Saved data entries
►
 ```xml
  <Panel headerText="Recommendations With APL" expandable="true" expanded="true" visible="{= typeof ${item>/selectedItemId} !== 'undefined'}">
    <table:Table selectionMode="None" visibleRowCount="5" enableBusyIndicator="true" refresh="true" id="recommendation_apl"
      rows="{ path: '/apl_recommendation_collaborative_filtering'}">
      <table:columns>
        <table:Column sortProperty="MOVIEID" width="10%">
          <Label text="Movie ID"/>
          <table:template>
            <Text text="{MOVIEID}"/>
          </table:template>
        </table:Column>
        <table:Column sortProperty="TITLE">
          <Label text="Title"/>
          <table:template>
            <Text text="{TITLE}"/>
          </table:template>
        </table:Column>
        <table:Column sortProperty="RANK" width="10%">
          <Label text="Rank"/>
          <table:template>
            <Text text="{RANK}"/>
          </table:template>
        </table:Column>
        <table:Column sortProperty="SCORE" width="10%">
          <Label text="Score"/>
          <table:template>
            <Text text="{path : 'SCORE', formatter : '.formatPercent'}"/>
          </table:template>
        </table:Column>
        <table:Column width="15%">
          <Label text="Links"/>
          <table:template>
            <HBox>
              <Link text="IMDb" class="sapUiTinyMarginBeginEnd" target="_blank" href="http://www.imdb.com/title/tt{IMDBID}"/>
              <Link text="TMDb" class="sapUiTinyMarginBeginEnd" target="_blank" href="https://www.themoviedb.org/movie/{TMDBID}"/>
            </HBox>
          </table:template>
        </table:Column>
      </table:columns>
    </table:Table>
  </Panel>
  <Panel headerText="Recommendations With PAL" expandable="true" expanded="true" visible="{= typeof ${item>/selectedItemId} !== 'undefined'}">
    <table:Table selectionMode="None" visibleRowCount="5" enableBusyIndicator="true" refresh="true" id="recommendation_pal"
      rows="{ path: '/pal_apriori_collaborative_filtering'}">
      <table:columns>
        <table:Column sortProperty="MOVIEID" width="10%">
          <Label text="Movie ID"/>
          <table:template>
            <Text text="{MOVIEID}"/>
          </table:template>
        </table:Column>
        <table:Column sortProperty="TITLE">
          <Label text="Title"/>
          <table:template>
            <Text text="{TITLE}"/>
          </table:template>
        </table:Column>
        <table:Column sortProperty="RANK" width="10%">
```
◄
**Directions**
Please copy every line of the data that carries the string "visibleRowCount".

**Written response**
    <table:Table selectionMode="None" visibleRowCount="5" enableBusyIndicator="true" refresh="true" id="recommendation_apl"
    <table:Table selectionMode="None" visibleRowCount="5" enableBusyIndicator="true" refresh="true" id="recommendation_pal"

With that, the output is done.